Como acima já referido, a autora usava a viatura em causa, nos descritos moldes, o que deixou de poder fazer em consequência do acidente, pelo que tal indemnização é devida (sendo de referir que a recorrente não coloca em crise a quantia atribuída mas tão só que a indemnização, em si mesma, não era de conceder).

Assim, também quanto a esta questão, improcede o presente recurso.

D. Valor a atribuir ao veículo da autora.

Defende a recorrente que o valor a atribuir à viatura em causa não pode ser o de 27.000,00 €, mas sim o de 19.935,00 €, descontados os salvados.

Esta questão dependia da resposta que fosse dada ao quesito 35.º.

Consta desta resposta que o valor da viatura era de 19.935,00 € e o dos salvados o de 3.210,00 €.

Assim, por força de tal alteração da matéria de facto dada como provada, no que respeita ao valor do veículo, consigna-se que o mesmo se cifra na quantia de 19.935,00 €, descontando o valor dos salvados, tal como propugnado pela recorrente.

Pelo que, quanto a esta questão tem o presente recurso de proceder.

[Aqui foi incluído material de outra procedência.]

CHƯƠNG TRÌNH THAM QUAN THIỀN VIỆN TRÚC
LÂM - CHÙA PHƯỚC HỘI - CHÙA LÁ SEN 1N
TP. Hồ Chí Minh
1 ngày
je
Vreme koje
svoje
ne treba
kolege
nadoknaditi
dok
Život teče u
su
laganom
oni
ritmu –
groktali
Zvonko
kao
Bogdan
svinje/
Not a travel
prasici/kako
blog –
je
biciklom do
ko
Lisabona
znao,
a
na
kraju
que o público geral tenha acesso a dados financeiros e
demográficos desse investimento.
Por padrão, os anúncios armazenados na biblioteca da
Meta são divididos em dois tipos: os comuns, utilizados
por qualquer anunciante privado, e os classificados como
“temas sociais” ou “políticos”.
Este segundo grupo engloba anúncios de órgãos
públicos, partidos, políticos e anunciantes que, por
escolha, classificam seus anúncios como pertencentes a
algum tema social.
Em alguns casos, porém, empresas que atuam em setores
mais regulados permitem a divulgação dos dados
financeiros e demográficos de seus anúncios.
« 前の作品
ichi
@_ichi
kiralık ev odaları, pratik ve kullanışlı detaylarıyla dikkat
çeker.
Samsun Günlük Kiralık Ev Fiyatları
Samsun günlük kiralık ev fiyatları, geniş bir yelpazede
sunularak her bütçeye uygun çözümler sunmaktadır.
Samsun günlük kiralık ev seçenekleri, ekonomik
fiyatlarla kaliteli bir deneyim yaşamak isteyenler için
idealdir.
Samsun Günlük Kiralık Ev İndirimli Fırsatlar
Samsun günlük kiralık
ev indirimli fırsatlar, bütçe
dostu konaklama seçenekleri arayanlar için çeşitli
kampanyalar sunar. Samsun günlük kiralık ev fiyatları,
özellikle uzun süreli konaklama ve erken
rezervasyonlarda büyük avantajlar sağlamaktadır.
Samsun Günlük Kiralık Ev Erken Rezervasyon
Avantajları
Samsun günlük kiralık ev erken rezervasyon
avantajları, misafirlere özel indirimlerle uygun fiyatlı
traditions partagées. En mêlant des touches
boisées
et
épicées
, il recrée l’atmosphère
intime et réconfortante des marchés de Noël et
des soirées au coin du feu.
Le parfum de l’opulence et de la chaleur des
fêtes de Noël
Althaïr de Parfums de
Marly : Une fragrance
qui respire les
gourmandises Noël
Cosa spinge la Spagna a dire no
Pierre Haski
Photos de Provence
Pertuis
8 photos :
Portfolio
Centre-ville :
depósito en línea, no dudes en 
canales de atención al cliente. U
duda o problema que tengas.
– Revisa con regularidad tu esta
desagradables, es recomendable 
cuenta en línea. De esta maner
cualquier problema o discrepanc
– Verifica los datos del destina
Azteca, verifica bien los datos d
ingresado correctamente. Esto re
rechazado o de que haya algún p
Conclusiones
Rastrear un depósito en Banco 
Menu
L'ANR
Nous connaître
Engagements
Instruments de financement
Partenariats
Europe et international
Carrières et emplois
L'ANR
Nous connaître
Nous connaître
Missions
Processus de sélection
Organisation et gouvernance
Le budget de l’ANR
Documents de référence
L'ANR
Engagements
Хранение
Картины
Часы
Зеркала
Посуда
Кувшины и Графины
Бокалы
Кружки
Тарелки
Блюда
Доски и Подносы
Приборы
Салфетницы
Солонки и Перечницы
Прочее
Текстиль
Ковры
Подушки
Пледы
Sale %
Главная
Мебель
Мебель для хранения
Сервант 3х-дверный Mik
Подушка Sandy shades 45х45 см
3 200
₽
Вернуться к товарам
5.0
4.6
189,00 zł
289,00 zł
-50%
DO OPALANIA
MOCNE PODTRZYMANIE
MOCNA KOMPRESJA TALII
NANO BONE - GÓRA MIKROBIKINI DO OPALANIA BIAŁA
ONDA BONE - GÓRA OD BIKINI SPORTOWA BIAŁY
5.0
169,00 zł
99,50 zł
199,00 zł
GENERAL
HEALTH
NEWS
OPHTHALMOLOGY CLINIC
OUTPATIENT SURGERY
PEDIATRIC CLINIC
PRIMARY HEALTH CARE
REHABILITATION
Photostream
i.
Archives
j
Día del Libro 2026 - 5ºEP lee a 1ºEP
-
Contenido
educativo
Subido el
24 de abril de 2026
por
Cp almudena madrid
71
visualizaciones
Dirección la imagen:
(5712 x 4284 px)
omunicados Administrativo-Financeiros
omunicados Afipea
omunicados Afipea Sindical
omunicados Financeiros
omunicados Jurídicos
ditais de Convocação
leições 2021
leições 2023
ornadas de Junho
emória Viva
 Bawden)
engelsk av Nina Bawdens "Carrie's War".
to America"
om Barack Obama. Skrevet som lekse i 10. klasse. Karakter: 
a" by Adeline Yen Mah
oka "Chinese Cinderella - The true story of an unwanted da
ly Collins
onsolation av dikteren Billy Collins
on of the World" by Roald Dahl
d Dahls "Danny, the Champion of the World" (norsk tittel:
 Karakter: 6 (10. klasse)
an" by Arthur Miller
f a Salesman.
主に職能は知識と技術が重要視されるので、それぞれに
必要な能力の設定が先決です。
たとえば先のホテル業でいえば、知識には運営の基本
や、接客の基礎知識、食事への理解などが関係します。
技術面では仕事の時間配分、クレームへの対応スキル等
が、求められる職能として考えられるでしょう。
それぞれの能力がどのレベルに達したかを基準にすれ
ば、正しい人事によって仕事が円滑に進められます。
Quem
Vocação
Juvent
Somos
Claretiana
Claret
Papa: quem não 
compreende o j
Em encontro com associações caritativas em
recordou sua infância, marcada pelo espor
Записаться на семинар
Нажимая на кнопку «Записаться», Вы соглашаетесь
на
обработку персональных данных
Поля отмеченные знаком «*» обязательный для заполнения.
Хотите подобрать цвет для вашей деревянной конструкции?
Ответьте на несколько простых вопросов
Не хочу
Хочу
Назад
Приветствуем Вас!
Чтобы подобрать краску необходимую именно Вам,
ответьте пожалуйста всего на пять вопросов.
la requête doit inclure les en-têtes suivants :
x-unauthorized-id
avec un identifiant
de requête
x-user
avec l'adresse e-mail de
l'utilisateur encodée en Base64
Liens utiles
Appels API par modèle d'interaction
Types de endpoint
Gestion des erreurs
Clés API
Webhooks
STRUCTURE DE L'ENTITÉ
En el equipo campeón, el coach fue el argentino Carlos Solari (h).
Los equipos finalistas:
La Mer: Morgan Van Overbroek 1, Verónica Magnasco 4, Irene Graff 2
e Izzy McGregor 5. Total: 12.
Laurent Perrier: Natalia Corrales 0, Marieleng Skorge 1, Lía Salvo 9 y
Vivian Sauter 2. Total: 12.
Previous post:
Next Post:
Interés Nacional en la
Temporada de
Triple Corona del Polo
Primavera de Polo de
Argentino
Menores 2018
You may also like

Nestes termos se decide:       

Julgar parcialmente procedente o presente recurso de apelação, em função do que se altera a decisão recorrida, na parte em que fixou o valor da viatura sinistrada, que se fixa na quantia de 16.725,00 € (dezasseis mil setecentos e vinte e cinco euros), mantendo-a quanto ao mais nela decidido.

Custas por apelante e apelados, na proporção dos respectivos decaimentos, em ambas as instâncias.

            Coimbra, 24 de Junho de 2014.

           

Arlindo Oliveira (Relator)

Emídio Francisco Santos

Catarina Gonçalves

[1] Cfr. Ac. STJ de 07-02-2008, in site DGSI (documento SJ20080207045981) em que se considerou que a velocidade instantânea superior à permitida não foi concausa do acidente ali em análise.
[2] Ac. acabado de citar, em que, a tal propósito, se menciona outra jurisprudência concordante do nosso mais alto tribunal.